⑦デンマーク2日目・・・テンションダダ下がりな一日
今日は人魚姫の像を見に行くことだけは決めていた。気持ちを切り替えようと街を歩いてみたが、やはりあの楽しかった時間が恋しく、寂しさに押しつぶされそうになる。完全にリューベックロス。一人公園のベンチに座って凍った池に向かって石を投げる。氷が割れるまで投げ続けようとしたが、馬鹿みたいに思えてきてやめた。
人魚姫の像は、会った旅人たちからは「期待はずれ」と不評だったけれど私は全くそう思わなかった。寂しげな様子がまた自分の心境にもリンクしてしまいしばらく見入ってしまった。さんざん見世物にされた挙句期待はずれと言われるくらいなら、いっそのこと遠く静かな海に連れて行ってあげたい気持ちにすらなった。
雪混じりの雨が降り始め、いよいよ気持ちが落ちていく。わずかな小銭しかない私は、このお金を日本への電話代に使うかパソコンに使うかをさんざん悩んだ。リューベックでジムが日本語読めるパソコンに案内してくれたんだから、一国の首都であるコペンハーゲンのパソコンなら間違いなく使えるはず!という勝手な思い込みでパソコンの方を選択するも、日本語全く対応しておらず撃沈。あー、公衆電話なら日本と5分以上は話せたんじゃなかろうか…。(海外からメールも電話も自分の携帯電話で自由にできる今ってホントすごい)
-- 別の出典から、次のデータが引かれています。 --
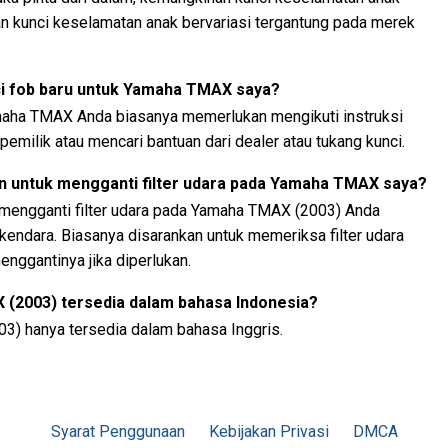
an kunci keselamatan anak bervariasi tergantung pada merek
 fob baru untuk Yamaha TMAX saya?
aha TMAX Anda biasanya memerlukan mengikuti instruksi
pemilik atau mencari bantuan dari dealer atau tukang kunci.
n untuk mengganti filter udara pada Yamaha TMAX saya?
 mengganti filter udara pada Yamaha TMAX (2003) Anda
rkendara. Biasanya disarankan untuk memeriksa filter udara
enggantinya jika diperlukan.
(2003) tersedia dalam bahasa Indonesia?
3) hanya tersedia dalam bahasa Inggris.
Syarat Penggunaan
Kebijakan Privasi
DMCA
昨日買ったパンを昼ごはんとしてかじり、部屋に戻ってゴロゴロする。モヤモヤして睡魔もどっかに行ってしまい、言葉の分からないテレビをぼんやりと眺めていた。
星野のおじさんは今夜パリ行きの深夜バスに乗るらしいけど、姿が見えないのでもしかしたらもう出掛けたのかもしれないな。もしくは暇さえあれば「地球の歩き方」(旅人のバイブルともいわれた旅行本)に投書(旅人からのリアルな情報をハガキに書いて送って、採用されたら本に掲載される)してるらしいので、どっかのベンチでせっせとハガキ書いてるのかもしれない。私は夜ご飯買うつもりが、デンマークのビール、カールスバーグとポーターを手に取りビール税込みで170円ほど支払って再びホテルに戻ってきた。なるべく出費を減らさなくては。お腹空く前に寝よう。
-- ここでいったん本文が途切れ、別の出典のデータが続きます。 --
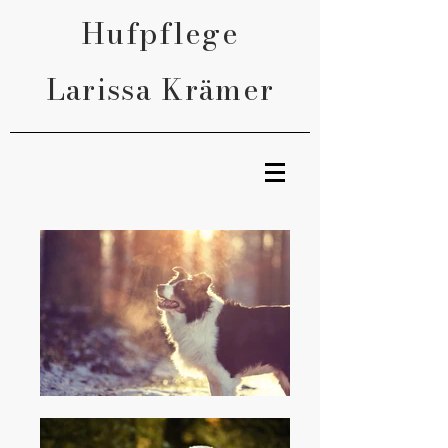
Hufpflege
Larissa Krämer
そう思ったところに星野のおじさんが現れた。「バスの予約チケット取れてなくてさあ!明日移動することにした」とのこと。旅慣れしてるみたいなのにこんな凡ミスするんだ。やれやれ。なんか話したそうなので、しばらく付き合ってあげよう。星野のおじさんからビールを1本もらってしばらくの間、これまでの旅についてこれからの旅について語り合った。なんだかんだ気が紛れた。そういや出発した頃には、次に日本語話すのいつだろうなんて考えてたけど、割と早かったな。
ダメだ。
コペンハーゲンにいてはダメだ。何も変わりそうにない。アンデルセンの故郷オーデンセに行こうか。いや、アンデルセンに特別興味がある訳ではないしな。全く違う風景が見たい。今私は、デンマークの東端のコペンハーゲンにいるから、まっすぐ西に向かって行くのはどうだろう。デンマークの西海岸から北海を眺めるのもいいな。ということで、地図を見てまっすぐ西側にあるなんて読むのかも分からないEarbjergという街に行くことを決めた。
やっと何かから抜け出せそうな気がしてきた。